Text block:
++++++

Witcover is a veteran political reporter, and this book focuses heavily on U.S. politics rather than on the events of the world at large. There's a lot of day-to-day detail on what the candidates did and said, and it sometimes becomes tedious. On the other hand, Witcover pays relatively little attention to other interesting developments around the world, such as the progress of the war in Vietnam, the Prague Spring, the student rebellion in Paris, and popular culture. It was a great and important year for popular music, yet the Beatles, Jimi Hendrix, and the Rolling Stones get only a very brief mention. Rather than the grand "Revisiting 1968 in America," the book's subtitle should have been something specific to politics, like "Revisiting the 1968 Presidential Election."

++++++

Data rows:
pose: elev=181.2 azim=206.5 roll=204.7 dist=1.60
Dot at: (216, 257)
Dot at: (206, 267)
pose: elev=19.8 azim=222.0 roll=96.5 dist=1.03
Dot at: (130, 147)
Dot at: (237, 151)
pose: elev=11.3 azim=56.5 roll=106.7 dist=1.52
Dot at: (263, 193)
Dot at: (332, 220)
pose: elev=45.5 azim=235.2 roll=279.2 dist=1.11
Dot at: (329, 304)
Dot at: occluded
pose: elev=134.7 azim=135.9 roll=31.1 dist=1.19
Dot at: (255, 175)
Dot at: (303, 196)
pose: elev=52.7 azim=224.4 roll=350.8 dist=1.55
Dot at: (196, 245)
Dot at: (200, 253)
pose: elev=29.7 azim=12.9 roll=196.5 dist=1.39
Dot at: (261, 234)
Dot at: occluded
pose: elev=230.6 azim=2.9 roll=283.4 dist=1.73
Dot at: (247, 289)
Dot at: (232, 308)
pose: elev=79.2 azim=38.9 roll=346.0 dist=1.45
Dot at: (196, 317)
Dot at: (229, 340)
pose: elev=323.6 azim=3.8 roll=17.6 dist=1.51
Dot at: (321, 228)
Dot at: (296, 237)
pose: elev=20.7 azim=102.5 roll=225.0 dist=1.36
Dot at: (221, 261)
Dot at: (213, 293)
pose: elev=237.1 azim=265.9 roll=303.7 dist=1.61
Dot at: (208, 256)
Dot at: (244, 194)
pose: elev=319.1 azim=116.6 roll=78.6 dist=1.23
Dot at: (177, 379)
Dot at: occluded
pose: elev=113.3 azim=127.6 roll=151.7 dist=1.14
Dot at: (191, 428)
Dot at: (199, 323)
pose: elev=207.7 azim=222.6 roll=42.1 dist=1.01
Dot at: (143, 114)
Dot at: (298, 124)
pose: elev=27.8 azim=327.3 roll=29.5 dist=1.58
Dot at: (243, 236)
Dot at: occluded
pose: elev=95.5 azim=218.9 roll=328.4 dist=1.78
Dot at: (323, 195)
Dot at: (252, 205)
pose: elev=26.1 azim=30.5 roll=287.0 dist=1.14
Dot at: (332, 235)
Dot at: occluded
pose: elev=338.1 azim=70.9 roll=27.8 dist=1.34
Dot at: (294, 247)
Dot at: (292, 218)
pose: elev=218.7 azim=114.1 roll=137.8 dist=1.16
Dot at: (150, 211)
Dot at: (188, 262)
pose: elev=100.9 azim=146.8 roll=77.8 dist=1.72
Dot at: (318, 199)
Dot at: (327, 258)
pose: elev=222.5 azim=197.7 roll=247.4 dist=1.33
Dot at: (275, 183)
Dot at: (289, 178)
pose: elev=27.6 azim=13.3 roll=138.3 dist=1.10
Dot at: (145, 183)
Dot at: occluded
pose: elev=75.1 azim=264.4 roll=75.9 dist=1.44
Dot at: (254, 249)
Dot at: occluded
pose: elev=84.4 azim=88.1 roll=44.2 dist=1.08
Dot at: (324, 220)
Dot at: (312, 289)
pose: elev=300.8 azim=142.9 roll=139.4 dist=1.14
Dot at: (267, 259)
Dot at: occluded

++++++

Tasks to perform:
A. Do the following statements agree with the review of Witcover's book? (i) The book gives a lot of attention to the war in Vietnam. (ii) The book has plenty of day-to-day detail about what the candidates did and said. (iii) The reviewer thinks the book's subtitle suits it well. For each one, answer yes or no and quote the words from the review that decide it.
B. Pick up the review of Witcover's book after its last sentence and keep writing it.
The material comes from a different source than the review.

Task-by-task results:
A.
(i) No: "Witcover pays relatively little attention to other interesting developments around the world, such as the progress of the war in Vietnam"
(ii) Yes: "There's a lot of day-to-day detail on what the candidates did and said"
(iii) No: "the book's subtitle should have been something specific to politics"

B.
Although Witcover provides a generally balanced portrait of each of the men at the center of national politics in 1968, Bobby Kennedy is clearly his favorite, and like so many other commentators, he can't resist speculating about how much better the world might have been if Kennedy had survived and been elected president. On the other hand, McCarthy comes across as an otherworldly pied piper who somehow managed to captivate the nation's youth and a handful of its intellectuals, despite having little interest in campaigning, or indeed in the presidency itself. Humphrey is a bland and ineffectual figure caught in the shadow of Lyndon Johnson, regularly failing to seize opportunities to score political points but somehow coming from far behind Nixon to lose the election by only a small margin. Witcover gives Nixon credit mostly for clever image-making and keeping a lid on his darker side, without really exploring Nixon's broad appeal to the American people.

In the last chapter of the book, Witcover offers a kind of post-mortem on the 1968 election, quoting from interviews with participants across the political spectrum from Tom Hayden to Patrick Buchanan, and from commentators like Arthur Schlesinger, William Bennett, Richard Goodwin and Taylor Branch. It's the best chapter in the book, and should be required reading for any serious student of the 1960's. Its key point is that the 1968 election represented a conservative backlash against the various forces of dissent and disorder that had begun to flourish in America, the beginning of the conservative ascendancy that dominates American politics to this day.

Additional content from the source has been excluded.